El ángel caído

Dios nunca quiso un ángel que le contrariara, pues él era la máxima autoridad y estaba prohibido discrepar de sus opiniones. Vivir bajo su mandato parecía seguro, pero al pasar los siglos empezó a ser monótono. Al ser el último ángel creado, Dios me tenía cierta preferencia y me cuidaba como si fuera su hijo favorito y puedo decir con certeza que era su ojito derecho.

Dios me formó con delicadeza y precisión. En mi arcilla añadió del don del habla, para poder comunicarme, y además, se atrevió a añadir el don del pensamiento. A diferencia de mis iguales, yo era el único con la capacidad de razonar, los demás ángeles seguían ciegamente las indicaciones de nuestro creador, ya que no estaban capacitados para pensar por ellos mismos, eran recipientes que carecían de vida que tenían como única función trasladar los mensajes dictados por Dios del cielo, a la tierra.

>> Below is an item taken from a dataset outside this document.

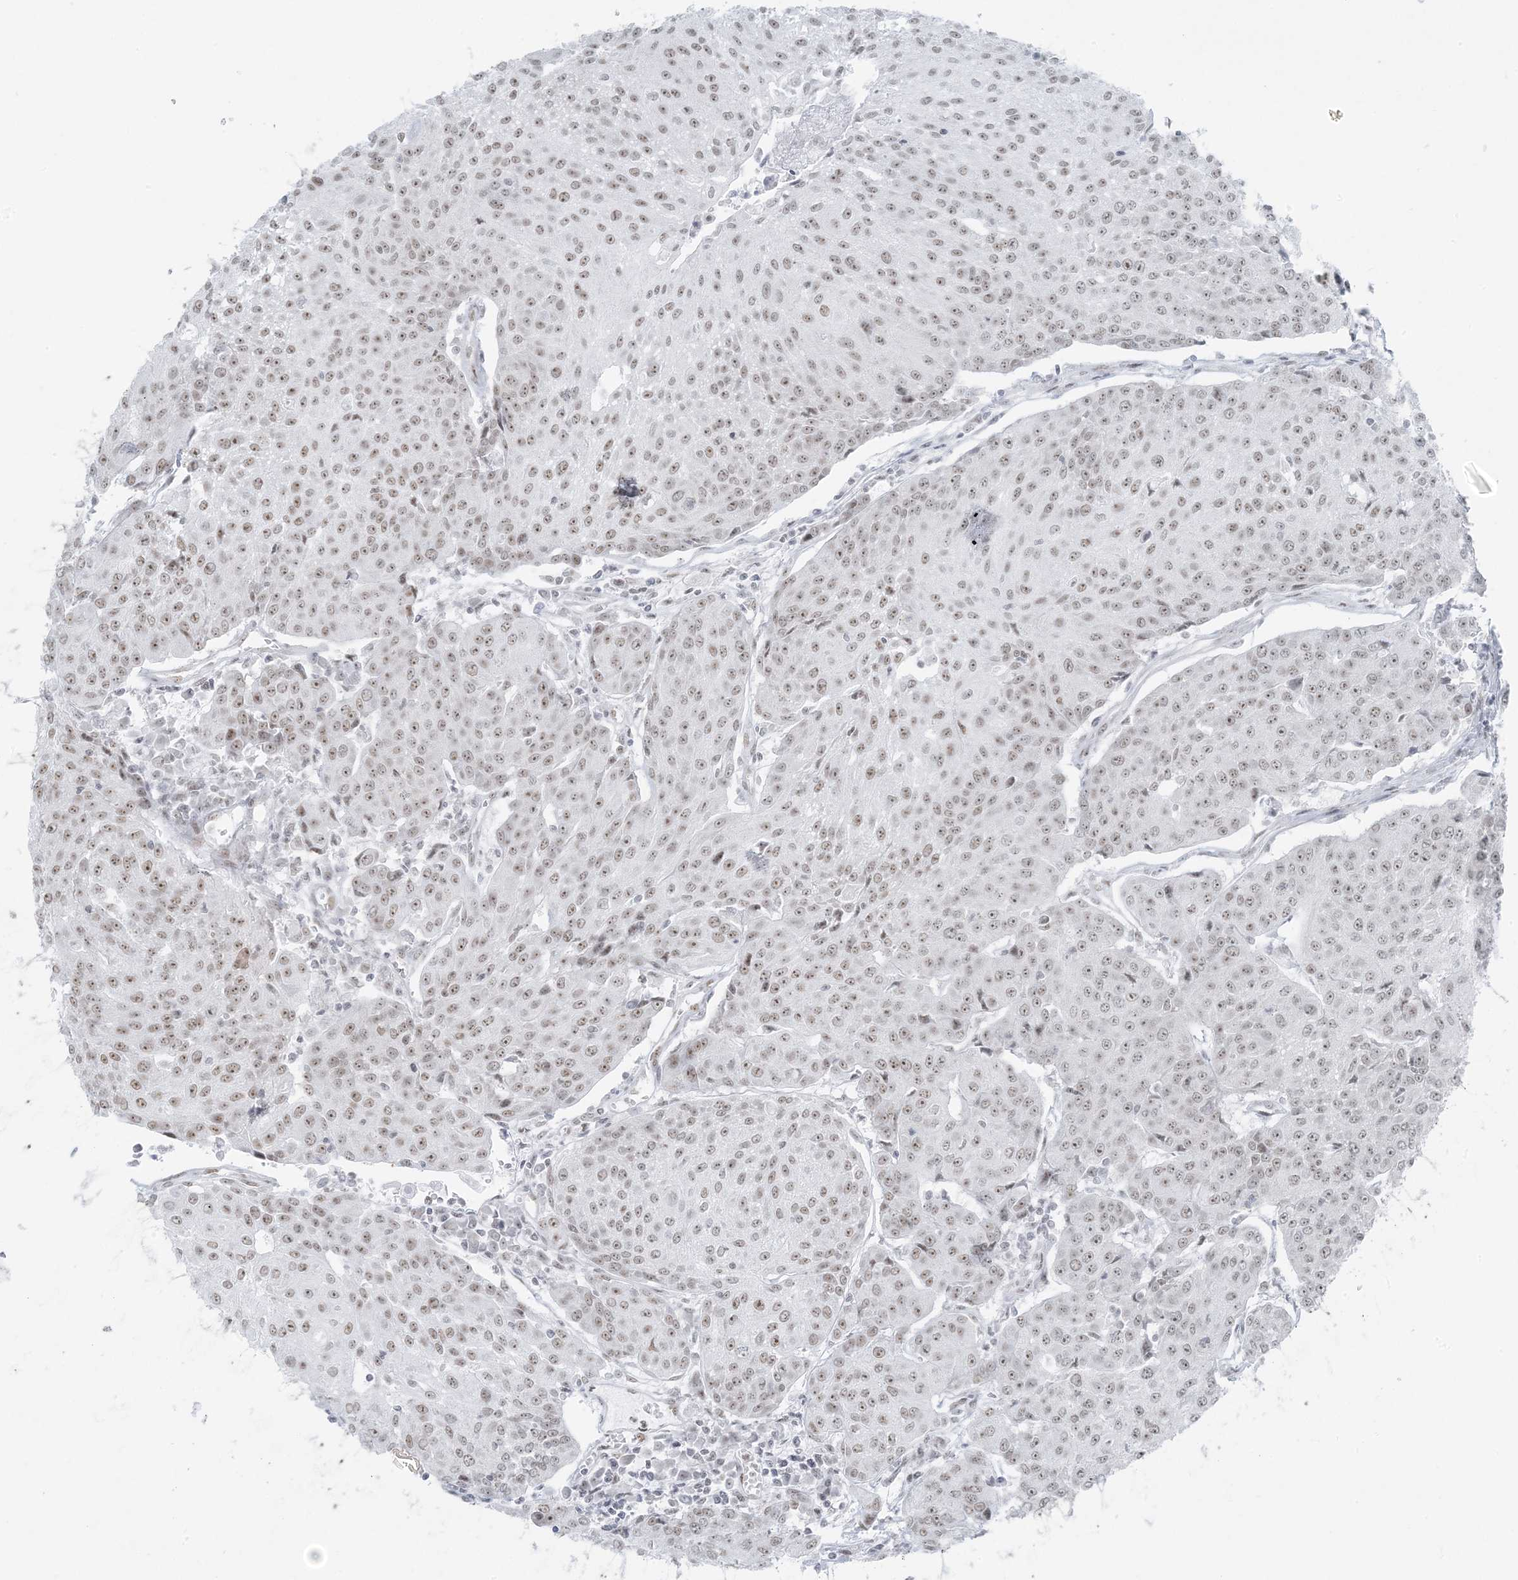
{"staining": {"intensity": "weak", "quantity": ">75%", "location": "nuclear"}, "tissue": "urothelial cancer", "cell_type": "Tumor cells", "image_type": "cancer", "snomed": [{"axis": "morphology", "description": "Urothelial carcinoma, High grade"}, {"axis": "topography", "description": "Urinary bladder"}], "caption": "Immunohistochemical staining of human urothelial cancer reveals low levels of weak nuclear protein staining in approximately >75% of tumor cells. (IHC, brightfield microscopy, high magnification).", "gene": "ZNF787", "patient": {"sex": "female", "age": 85}}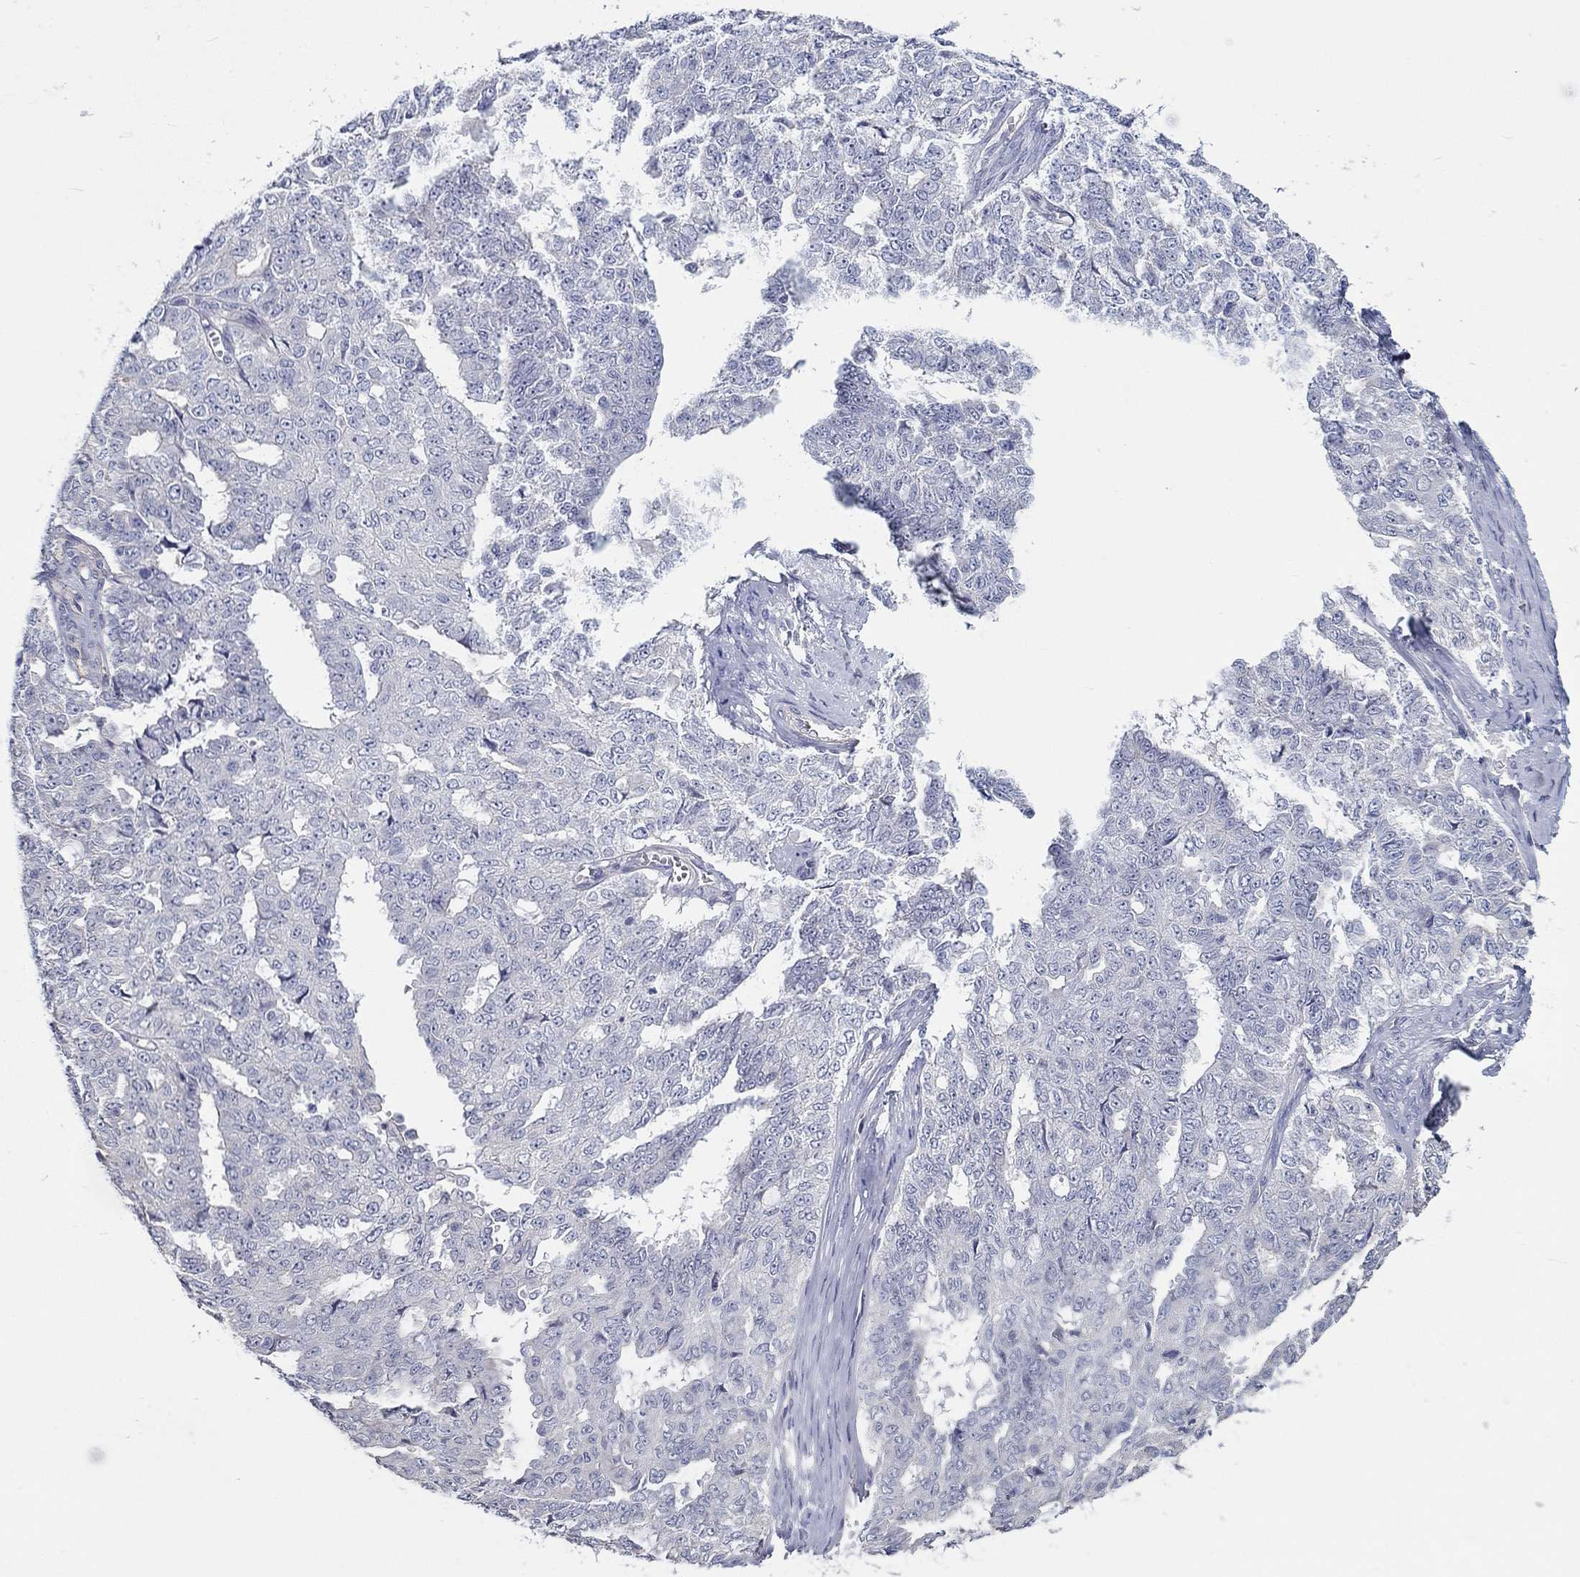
{"staining": {"intensity": "negative", "quantity": "none", "location": "none"}, "tissue": "ovarian cancer", "cell_type": "Tumor cells", "image_type": "cancer", "snomed": [{"axis": "morphology", "description": "Cystadenocarcinoma, serous, NOS"}, {"axis": "topography", "description": "Ovary"}], "caption": "Immunohistochemical staining of human ovarian cancer displays no significant expression in tumor cells. The staining was performed using DAB (3,3'-diaminobenzidine) to visualize the protein expression in brown, while the nuclei were stained in blue with hematoxylin (Magnification: 20x).", "gene": "CRYGD", "patient": {"sex": "female", "age": 71}}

Los humanos fueron uno de los grandes logros del Señor, inteligentes y curiosos, pero rebeldes y capacitados para contradecir sus indicaciones, por esa misma razón fueron expulsados del cielo y castigados a permanecer en la tierra para el resto de la eternidad. Según mi padre, Adán y Eva, pecaron al probar el fruto prohibido, desencadenando el nacimiento de un nuevo humano, el cual, no mantenía ningún lazo con Dios. Ese nuevo ser fascinó al Creador, pero no pudo tolerar la traición de los hombres así que fue castigado con la muerte. Adán y Eva fueron separados de su hijo, el cual acabó convertido en barro, mientras que ellos vivieron el resto de sus días fuera del paraíso.  

Dios, tras matar a esa pequeña criatura, no pudo deshacerse del barro, ya que había algo en él que le llamaba la atención.  Al pasar el tiempo, finalmente decidió moldear un ser nuevo usando ese mismo material, pero decidió arrebatarle el don del sentimiento. De esa arcilla nací. Mi padre me contó mis raíces al ver que le sería fiel siempre, pero al saber la verdad, un gran remordimiento empezó a arder en mi interior. ¿Cómo era eso posible si no podía sentir emociones?  

Desde ese día empecé a cuestionar el mandato del Creador, ¿era realmente justo e imparcial? No, todo estaba modificado a su favor. Un día cualquiera, la curiosidad invadió mi alma y decidí pasear alrededor del árbol del fruto prohibido. Para mi sorpresa encontré una pequeña serpiente devorando uno de los frutos. Sorprendido me acerqué a advertirle a ese ser que dejara de mordisquearlo porque si Dios se enteraba sería condenado para el resto de la eternidad. La serpiente me miró con una mirada gélida y me contestó: – yo ya fui castigada por el creador por discrepar de su mandato. 

Me quedé perplejo. De pronto recordé que mi padre siempre me advertía de mantenerme alejado de la tentación; esa serpiente, era la tentación. En un pasado ella tuvo una apariencia divina, pero después de una gran discusión, el Creador, la castigó convirtiéndola en la serpiente de la maldad. Mi padre siempre repetía que evitara su mirada ya que esta corrompía las almas puras, pero me di cuenta demasiado tarde. Sus ojos, rojos como la sangre, me hipnotizaron por completo.  

-Dios te proporcionó un lugar “ideal” donde vivir, pero en realidad, solo permaneces bajo su mandato incuestionable. Todo lo que ves a tu alrededor es una farsa, una manipulación, un soborno para que no rechistes sus elecciones… Él es incapaz de amar, solo sabe dominar a sus creaciones. Pero tu… Eres distinto al resto de ángeles. No le perteneces al completo, y a pesar de que él te arrebató parte de tus sentimientos, no pudo eliminarlos todos.  

Tras decir esas palabras la serpiente se desvaneció, dejándome muchas preguntas en la boca. Lo que me contó era completamente cierto, pero después de vivir tantos siglos con el Señor, se me hacía imposible plantearme que todo lo que me proporcionó fuese parte de una gran mentira.  

¿Cómo una divinidad con la capacidad de darte la vida, ocultaba unas intenciones tan sombrías?